Records drawn from a dataset
--*--

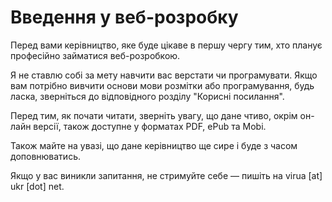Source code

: # Введення у веб-розробку

Перед вами керівництво, яке буде цікаве в першу чергу тим, хто планує професійно займатися веб-розробкою.

Я не cтавлю собі за мету навчити вас верстати чи програмувати. Якщо вам потрібно вивчити основи мови розмітки або програмування, будь ласка, зверніться до відповідного розділу "Корисні посилання".

Перед тим, як почати читати, зверніть увагу, що дане чтиво, окрім он-лайн версії, також доступне у форматах PDF, ePub та Mobi.

Також майте на увазі, що дане керівництво ще сире і буде з часом доповнюватись.

Якщо у вас виникли запитання, не стримуйте себе — пишіть на virua \[at\] ukr \[dot\] net.

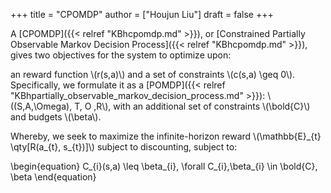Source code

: +++
title = "CPOMDP"
author = ["Houjun Liu"]
draft = false
+++

A [CPOMDP]({{< relref "KBhcpomdp.md" >}}), or [Constrained Partially Observable Markov Decision Process]({{< relref "KBhcpomdp.md" >}}), gives two objectives for the system to optimize upon:

an reward function \\(r(s,a)\\) and a set of constraints \\(c(s,a) \geq 0\\). Specifically, we formulate it as a [POMDP]({{< relref "KBhpartially_observable_markov_decision_process.md" >}}): \\((S,A,\Omega), T, O ,R\\), with an additional set of constraints \\(\bold{C}\\) and budgets \\(\beta\\).

Whereby, we seek to maximize the infinite-horizon reward \\(\mathbb{E}\_{t} \qty[R(a\_{t}, s\_{t})]\\) subject to discounting, subject to:

\begin{equation}
C\_{i}(s,a) \leq \beta\_{i}, \forall C\_{i},\beta\_{i} \in \bold{C}, \beta
\end{equation}
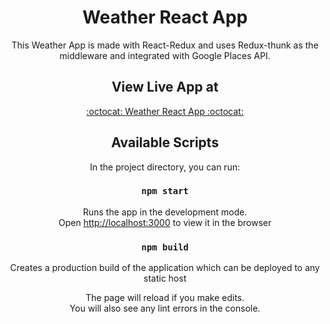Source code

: <div align="center">

# Weather React App

This Weather App is made with React-Redux and uses Redux-thunk as the middleware and integrated with Google Places API.

## View Live App at

<a href="https://EzioAuditore-daFirenze.github.io/weather-app-react/">:octocat: Weather React App :octocat:</a>

## Available Scripts

In the project directory, you can run:

### `npm start`

Runs the app in the development mode.<br>
Open [http://localhost:3000](http://localhost:3000) to view it in the browser

### `npm build`

Creates a production build of the application which can be deployed to any static host

The page will reload if you make edits.<br>
You will also see any lint errors in the console.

--*--

PROBLEM STATEMENT:
Every line of the data above that contains the word "буде" should be counted; please give the total alone.

EXERCISE RESULT:
2